=== Section Start ===

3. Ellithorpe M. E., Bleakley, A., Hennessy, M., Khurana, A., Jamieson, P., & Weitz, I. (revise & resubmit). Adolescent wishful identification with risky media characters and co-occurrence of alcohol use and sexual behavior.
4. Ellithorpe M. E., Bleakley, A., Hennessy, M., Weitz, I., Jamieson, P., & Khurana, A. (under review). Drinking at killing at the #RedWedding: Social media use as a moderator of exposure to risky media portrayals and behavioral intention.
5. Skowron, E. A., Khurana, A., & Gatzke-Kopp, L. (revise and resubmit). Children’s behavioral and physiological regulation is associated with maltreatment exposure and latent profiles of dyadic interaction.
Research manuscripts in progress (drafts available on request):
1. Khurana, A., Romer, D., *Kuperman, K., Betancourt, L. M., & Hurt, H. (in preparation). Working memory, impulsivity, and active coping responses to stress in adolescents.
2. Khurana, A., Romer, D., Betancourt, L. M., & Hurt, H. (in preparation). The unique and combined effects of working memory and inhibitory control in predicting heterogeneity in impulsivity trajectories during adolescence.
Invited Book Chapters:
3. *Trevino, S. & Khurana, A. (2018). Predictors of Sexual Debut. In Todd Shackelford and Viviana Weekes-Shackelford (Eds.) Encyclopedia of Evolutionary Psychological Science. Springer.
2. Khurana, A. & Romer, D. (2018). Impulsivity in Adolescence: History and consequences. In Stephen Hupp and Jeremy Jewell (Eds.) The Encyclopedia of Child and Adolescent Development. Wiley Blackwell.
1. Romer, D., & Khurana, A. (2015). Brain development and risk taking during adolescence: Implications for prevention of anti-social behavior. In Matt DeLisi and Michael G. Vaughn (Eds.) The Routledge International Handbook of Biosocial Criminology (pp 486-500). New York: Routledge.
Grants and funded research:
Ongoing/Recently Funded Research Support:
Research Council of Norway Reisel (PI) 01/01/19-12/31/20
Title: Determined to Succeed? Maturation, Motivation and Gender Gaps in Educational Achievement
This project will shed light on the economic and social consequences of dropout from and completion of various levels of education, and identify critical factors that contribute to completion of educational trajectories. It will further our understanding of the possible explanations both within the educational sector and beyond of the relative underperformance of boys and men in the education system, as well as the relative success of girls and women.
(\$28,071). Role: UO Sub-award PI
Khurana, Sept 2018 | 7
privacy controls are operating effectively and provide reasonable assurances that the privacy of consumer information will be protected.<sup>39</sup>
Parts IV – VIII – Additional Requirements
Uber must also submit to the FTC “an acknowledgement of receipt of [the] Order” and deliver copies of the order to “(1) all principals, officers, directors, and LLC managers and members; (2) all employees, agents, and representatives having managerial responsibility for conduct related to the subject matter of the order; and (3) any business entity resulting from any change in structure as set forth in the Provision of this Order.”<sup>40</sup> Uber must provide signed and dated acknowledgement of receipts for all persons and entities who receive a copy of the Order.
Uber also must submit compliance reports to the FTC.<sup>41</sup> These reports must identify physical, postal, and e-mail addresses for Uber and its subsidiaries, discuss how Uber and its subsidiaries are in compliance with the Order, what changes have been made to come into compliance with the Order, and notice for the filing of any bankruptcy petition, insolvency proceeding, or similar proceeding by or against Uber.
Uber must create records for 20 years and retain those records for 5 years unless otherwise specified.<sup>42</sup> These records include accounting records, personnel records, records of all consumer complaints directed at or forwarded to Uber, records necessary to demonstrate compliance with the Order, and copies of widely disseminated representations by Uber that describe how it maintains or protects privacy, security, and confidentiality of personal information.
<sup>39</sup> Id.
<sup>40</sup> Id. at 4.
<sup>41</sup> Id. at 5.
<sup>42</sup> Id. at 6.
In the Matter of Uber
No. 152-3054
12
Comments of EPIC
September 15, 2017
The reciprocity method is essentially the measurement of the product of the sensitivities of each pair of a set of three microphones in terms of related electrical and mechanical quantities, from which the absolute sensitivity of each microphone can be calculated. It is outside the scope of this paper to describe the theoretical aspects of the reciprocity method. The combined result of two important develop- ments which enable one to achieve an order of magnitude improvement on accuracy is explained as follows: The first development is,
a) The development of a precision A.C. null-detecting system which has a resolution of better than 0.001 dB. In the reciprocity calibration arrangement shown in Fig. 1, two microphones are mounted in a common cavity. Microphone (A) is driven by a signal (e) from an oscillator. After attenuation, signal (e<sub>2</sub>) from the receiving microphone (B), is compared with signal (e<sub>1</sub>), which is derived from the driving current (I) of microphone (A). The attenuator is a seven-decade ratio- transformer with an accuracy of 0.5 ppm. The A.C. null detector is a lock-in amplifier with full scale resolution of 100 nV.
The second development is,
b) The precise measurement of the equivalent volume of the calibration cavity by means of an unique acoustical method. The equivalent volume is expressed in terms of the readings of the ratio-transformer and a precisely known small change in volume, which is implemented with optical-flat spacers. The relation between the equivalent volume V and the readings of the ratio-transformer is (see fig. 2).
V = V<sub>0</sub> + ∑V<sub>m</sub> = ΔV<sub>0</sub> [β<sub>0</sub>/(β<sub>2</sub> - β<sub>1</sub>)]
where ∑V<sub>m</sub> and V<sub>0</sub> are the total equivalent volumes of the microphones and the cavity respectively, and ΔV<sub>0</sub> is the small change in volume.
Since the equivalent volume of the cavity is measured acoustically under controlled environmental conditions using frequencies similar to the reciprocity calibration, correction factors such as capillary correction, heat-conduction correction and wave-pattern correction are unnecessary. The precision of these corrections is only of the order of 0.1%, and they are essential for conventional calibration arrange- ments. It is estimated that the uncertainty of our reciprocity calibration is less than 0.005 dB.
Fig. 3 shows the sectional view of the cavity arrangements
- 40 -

=== Section End ===

Search the material above for "Jamieson". Copy each line that has it.

#### Task response:
3. Ellithorpe M. E., Bleakley, A., Hennessy, M., Khurana, A., Jamieson, P., & Weitz, I. (revise & resubmit). Adolescent wishful identification with risky media characters and co-occurrence of alcohol use and sexual behavior.
4. Ellithorpe M. E., Bleakley, A., Hennessy, M., Weitz, I., Jamieson, P., & Khurana, A. (under review). Drinking at killing at the #RedWedding: Social media use as a moderator of exposure to risky media portrayals and behavioral intention.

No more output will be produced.